If you’re interested in trying one of the diets listed above, consider talking with your doctor or a licensed nutritionist, as they might have insights into which plan could be best for your specific health history.
Finding the Best Diet for You
With all the healthy options available, how can someone pick the right diet for them? Forbes Health spoke to Catherine Christie, Ph.D., a registered dietitian nutritionist and professor of nutrition and dietetics and associate dean of the Brooks College of Health at the University of North Florida in Jacksonville, Florida to get her take on choosing the right diet.
“Some people do well with an extreme change like following a vegan diet, but most people do better if they can make gradual changes and build on them,” says Christie, adding that changing our view of diets as a “temporary” eating plan to something we can enjoy long term is one big key to success.

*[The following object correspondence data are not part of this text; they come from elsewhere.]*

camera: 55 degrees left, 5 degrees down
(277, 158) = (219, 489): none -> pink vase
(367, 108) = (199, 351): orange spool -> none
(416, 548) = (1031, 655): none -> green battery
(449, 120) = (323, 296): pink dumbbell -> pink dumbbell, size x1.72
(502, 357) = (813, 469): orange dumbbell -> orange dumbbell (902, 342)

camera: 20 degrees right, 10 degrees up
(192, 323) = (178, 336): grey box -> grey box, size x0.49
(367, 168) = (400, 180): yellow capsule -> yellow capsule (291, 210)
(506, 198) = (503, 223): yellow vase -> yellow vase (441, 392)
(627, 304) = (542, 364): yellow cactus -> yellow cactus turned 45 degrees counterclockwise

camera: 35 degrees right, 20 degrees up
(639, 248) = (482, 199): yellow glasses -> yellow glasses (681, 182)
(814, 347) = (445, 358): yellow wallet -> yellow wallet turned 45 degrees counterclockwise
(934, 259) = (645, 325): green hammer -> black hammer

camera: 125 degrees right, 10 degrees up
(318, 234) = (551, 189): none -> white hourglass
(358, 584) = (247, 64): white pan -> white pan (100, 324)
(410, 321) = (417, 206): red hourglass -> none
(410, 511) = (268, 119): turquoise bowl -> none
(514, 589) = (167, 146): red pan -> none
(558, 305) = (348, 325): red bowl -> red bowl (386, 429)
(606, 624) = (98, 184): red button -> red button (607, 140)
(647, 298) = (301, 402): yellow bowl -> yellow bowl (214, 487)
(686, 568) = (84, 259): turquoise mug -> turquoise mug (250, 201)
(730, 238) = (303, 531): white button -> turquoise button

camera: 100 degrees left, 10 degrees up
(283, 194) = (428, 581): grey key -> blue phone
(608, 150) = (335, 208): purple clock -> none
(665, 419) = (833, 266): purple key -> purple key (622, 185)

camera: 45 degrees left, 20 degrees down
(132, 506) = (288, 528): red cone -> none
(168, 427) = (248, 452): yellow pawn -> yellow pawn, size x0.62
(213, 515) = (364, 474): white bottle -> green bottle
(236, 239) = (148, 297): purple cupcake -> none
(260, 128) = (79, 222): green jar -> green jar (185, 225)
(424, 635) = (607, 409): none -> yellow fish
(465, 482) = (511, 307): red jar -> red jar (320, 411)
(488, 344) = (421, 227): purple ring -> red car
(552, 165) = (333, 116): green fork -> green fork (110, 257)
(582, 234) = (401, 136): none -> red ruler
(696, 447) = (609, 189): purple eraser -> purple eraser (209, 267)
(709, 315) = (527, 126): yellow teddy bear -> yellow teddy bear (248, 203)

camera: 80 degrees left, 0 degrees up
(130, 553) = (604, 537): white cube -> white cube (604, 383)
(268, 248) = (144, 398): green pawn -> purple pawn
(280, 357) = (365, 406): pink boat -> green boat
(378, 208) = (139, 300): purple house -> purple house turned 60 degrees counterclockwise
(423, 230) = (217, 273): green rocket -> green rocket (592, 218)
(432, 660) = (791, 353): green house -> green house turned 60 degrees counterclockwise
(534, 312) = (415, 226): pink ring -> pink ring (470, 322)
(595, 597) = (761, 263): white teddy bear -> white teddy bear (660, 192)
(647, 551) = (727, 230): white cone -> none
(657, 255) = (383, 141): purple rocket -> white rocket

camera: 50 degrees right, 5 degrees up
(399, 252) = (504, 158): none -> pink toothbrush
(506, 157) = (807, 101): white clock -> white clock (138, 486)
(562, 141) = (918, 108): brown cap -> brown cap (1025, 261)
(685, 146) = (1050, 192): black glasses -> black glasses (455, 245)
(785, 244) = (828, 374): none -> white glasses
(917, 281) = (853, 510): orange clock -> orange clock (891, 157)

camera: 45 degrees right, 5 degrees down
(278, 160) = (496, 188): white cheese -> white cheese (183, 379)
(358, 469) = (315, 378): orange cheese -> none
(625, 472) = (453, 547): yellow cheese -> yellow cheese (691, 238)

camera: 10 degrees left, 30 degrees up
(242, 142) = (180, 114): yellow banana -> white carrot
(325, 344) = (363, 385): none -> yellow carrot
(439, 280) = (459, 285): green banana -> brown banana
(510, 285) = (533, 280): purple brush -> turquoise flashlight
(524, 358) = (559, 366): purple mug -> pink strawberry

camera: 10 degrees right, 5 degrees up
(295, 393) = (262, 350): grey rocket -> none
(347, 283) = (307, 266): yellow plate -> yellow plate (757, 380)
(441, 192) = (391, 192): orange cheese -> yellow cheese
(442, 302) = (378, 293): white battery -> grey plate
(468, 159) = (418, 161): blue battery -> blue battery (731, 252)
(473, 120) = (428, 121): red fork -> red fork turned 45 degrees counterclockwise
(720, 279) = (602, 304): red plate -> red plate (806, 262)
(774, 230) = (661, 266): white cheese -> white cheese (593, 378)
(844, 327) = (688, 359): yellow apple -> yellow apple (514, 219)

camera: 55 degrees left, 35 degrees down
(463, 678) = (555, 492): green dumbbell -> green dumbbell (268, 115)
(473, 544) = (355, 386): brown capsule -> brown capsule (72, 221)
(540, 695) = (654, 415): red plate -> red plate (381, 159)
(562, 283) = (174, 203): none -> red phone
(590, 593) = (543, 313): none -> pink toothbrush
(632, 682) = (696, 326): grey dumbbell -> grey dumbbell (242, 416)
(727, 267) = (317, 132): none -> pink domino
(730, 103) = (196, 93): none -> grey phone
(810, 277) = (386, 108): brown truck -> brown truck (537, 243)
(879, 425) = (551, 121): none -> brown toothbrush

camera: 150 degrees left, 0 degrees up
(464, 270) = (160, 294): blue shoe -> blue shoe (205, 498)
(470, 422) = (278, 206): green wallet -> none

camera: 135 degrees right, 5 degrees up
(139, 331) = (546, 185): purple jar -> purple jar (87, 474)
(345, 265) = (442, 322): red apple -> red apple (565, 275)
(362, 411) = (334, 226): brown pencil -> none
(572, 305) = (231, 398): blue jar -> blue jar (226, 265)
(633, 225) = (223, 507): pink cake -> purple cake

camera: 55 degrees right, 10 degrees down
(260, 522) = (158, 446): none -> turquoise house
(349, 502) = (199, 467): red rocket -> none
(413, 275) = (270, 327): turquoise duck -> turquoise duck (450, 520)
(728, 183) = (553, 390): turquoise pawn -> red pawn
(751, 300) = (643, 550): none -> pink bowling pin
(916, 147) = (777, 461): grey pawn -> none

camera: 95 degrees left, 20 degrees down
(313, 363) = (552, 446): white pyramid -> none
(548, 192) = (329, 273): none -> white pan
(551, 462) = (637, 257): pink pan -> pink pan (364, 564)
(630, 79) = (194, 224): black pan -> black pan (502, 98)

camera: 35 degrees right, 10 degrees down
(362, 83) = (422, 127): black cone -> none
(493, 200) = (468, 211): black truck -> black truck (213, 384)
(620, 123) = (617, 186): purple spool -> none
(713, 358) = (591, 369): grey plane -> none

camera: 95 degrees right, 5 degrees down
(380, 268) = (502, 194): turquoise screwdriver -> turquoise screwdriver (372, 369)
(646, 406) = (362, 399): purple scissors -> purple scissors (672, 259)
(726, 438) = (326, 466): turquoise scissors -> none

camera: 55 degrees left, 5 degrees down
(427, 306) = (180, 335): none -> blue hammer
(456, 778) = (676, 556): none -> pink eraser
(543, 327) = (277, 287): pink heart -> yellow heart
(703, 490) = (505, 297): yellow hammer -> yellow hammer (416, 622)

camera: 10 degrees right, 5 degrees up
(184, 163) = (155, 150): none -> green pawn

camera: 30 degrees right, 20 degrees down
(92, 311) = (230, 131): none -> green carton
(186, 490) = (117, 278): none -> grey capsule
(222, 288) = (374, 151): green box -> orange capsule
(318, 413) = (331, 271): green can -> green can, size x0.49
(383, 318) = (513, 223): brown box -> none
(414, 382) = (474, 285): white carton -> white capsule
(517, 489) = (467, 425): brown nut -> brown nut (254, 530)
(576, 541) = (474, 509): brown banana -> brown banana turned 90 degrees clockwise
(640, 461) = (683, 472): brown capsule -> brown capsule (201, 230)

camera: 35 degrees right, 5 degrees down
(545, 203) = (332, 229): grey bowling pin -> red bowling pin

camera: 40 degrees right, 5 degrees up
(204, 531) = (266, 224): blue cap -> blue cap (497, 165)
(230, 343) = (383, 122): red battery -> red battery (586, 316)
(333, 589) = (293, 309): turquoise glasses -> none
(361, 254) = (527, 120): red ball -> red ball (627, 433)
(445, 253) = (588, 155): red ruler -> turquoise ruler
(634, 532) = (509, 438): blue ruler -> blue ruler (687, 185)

The Importance of Sleep, Exercise and Resilience
When making lifestyle changes to improve your weight and well-being, it’s essential to remember two other important aspects of overall health: Sleep and exercise.
Not getting enough sleep has been linked to the development of chronic diseases such as type 2 diabetes, cardiovascular disease and obesity, according to the Centers for Disease Control and Prevention (CDC). Similarly, the CDC also promotes regular physical exercise as one of the best ways to increase brain health, reduce the risk of chronic disease and help manage weight.
So, while following a diet is a great way to lose extra pounds and boost your overall health, combining it with physical activity and a prioritized sleep routine can greatly increase your chances of success.
And lastly, one of the most important aspects of starting a new diet is to practice self-forgiveness. If you end up spending a day eating foods that aren’t recommended, miss a workout or just generally get too busy to concentrate on following your diet—don’t punish yourself. What matters most is that you pick yourself up and get right back into your healthy routine.